In this episode of Adam Talks, IRA Financial’s Adam Bergman Esq. discusses President Biden’s estate tax plan, which eliminates the step-up in basis upon death, and some possible workarounds.
Adam recently talked about the estate tax, as proposed by Senator Bernie Sanders on an episode of Adam Talks. This expands on that show and what the Biden estate tax proposal looks like right now. A major concern is the elimination of the step-up in basis plus the increase in the capital gains rate.
How the Taxes Work Now
If you have assets, such as stocks, real estate or a family business that has grown substantially in value, you don’t pay taxes unless you sell the asset. Under the Biden estate tax plan, the gains on those assets would trigger a tax upon death. Right now, the income tax on those unrealized gains stands at 0%. An estate tax (up to 40%) would be due if one has over $11.7 million in assets upon death during 2021. That exemption is expected to drop to $3.5 million (doubled for couples).
For example, Steve owned assets worth $4 million, including $3 million of long-held stocks that he bought for a total of $1 million. The stocks are held in a taxable account. Under existing law, neither Steve (nor his heirs) would owe federal income tax on the $2 million of stock gains because the “cost basis,” the starting point for measuring taxable gains on assets, is “stepped up” to their value at the date of death, or $3 million. In addition, no estate tax would be owed because Steve’s total assets are below the estate tax exemption.
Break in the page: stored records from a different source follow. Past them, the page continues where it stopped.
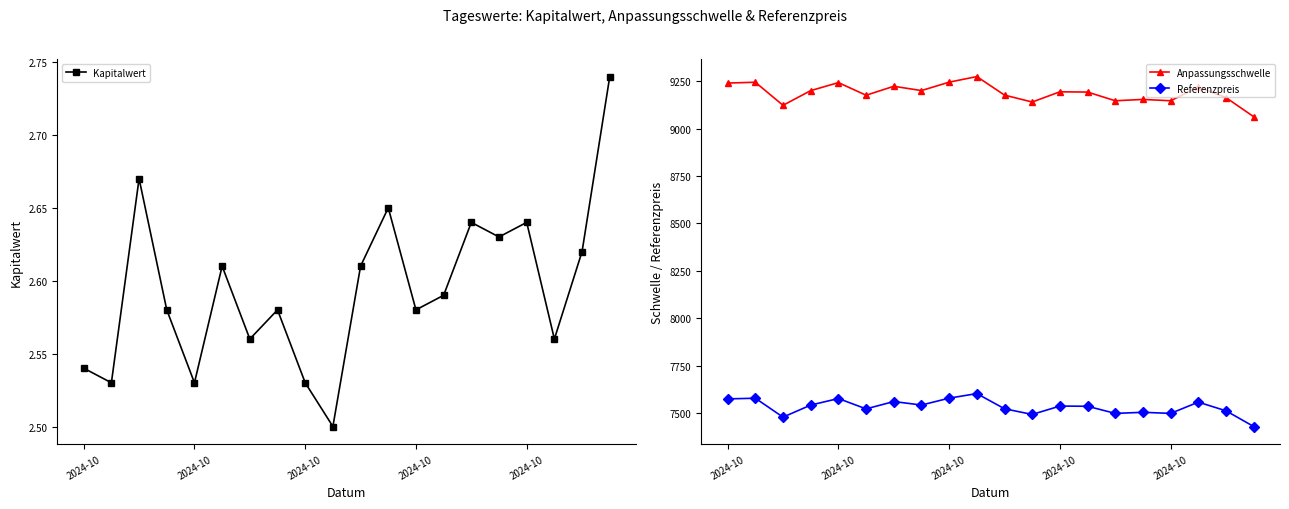

What is the difference between the maximum and minimum values in the Anpassungsschwelle series?

211.9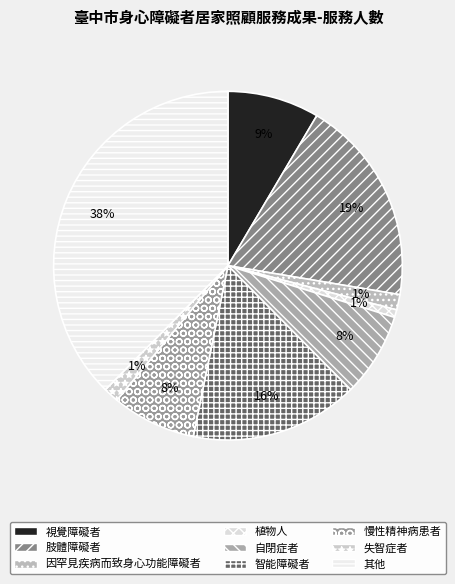

Which has a higher value, 因罕見疾病而致身心功能障礙者 or 慢性精神病患者?

慢性精神病患者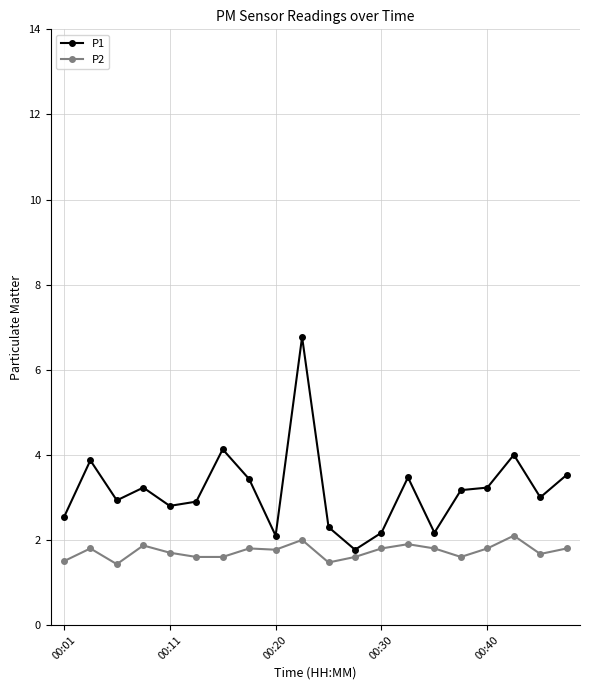

What is the value of the P2 point at the 11th from the left?

1.5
But if the law changes as proposed, Steve’s final income tax return would show $1 million of taxable gains above his $1 million exemption. In addition to the proposed 39.6% top rate, he could owe a 3.8% surtax on higher earners’ investment income. This could raise her federal bill on the $1 million of gains above the exemption from $0 to as much as $434,000, depending on his other income in the year he dies.
Step-Up in Basis
According to the Wall Street Journal, “the Biden proposal would blow up several longstanding tax concepts: That capital gains deserve a lower tax rate than wages and that people can inherit old assets without paying capital-gains taxes. Under the current tax system, the top capital-gains tax rate is 23.8%, compared with 40.8% on wages, with state taxes on top of both. Congress created the lower rate as an incentive to invest.”
Ever since the Revenue Act of 1921, the step-up in basis has been a powerful estate tax planning tool. Heirs would only pay taxes when they sell an asset, and only owe on the value increases since the original owner’s death. This is separate from the estate tax. The Biden plan would basically treat death as a sale of an asset. Every individual would have only a $1 million lifetime exemption. For example, if you pay $2 million for a business and its worth $12 million when you pass, you would owe no capital gains tax. If that is the only asset, no estate tax would be due. Under Biden’s plan, you would owe taxes on $9 million (the $10 million increase in the value minus the $1 million exemption).
The taxes would probably be due the following year, with some exceptions. If you are under the $1 million exemption, it’s unclear if you will get a step-up in basis like today without paying tax and be subject to today’s capital gains, or get no step up basis and gains will be subject to tax on sale.
What Can You Do?
One estate planning strategy to consider is “SLAT” or Spousal Lifetime Access Trust. A SLAT is “an irrevocable trust that one spouse establishes for the benefit of the other spouse. If properly structured, the assets in a SLAT are not taxable in either spouse’s estate and are not available to either spouse’s creditors.”
This is a great strategy for anyone with a business or appreciated assets who wants to take advantage of the $11.7 million taxpayer exemption in 2021. One can shield up to $23.4 mill in appreciated assets and get it out of your estate for tax and capital gain purposes at death. I have spoken to many friends and clients that are currently looking at SLATs and suggest you consider it if you are in a position to take advantage of its benefits. I would speak with a good estate planning attorney ASAP!
What About Retirement Funds?
The Biden estate tax proposal would not impose a new tax on them, because retirement-account withdrawals and conversions to Roth accounts are considered ordinary income, not capital gains. In fact, the step-up limit could make retirement accounts relatively more attractive by curtailing a major advantage of taxable accounts, which is no tax on gains at death.
Retirement investments would still be subject to estate tax, but no step-up in basis capital gains tax at death. Retirement funds will become the most tax favored investment assets. Americans will be looking for ways to get more of their funds into tax favored retirement funds that would not be subject to any of the increased capital gains tax rates or be subject to a step-up in basis if over the exemption amount.
I personally believe the estate tax and capital gains taxes already amount to a second or third layer of tax on the same income. The rationale to raise tax revenue to pay for the COVID-19 stimulus bills and infrastructure spending is reasonable, but believe the exemption should be closer to $10 million and not $1 million. I am worried that the increase capital gains rate will hurt the economy – but will be a boon for the retirement industry. Taxing unrealized gains at death while still levying the estate tax further compounds the total tax burden on saving and investment, which may be the highest tax burden on capital gains seen in nearly a century.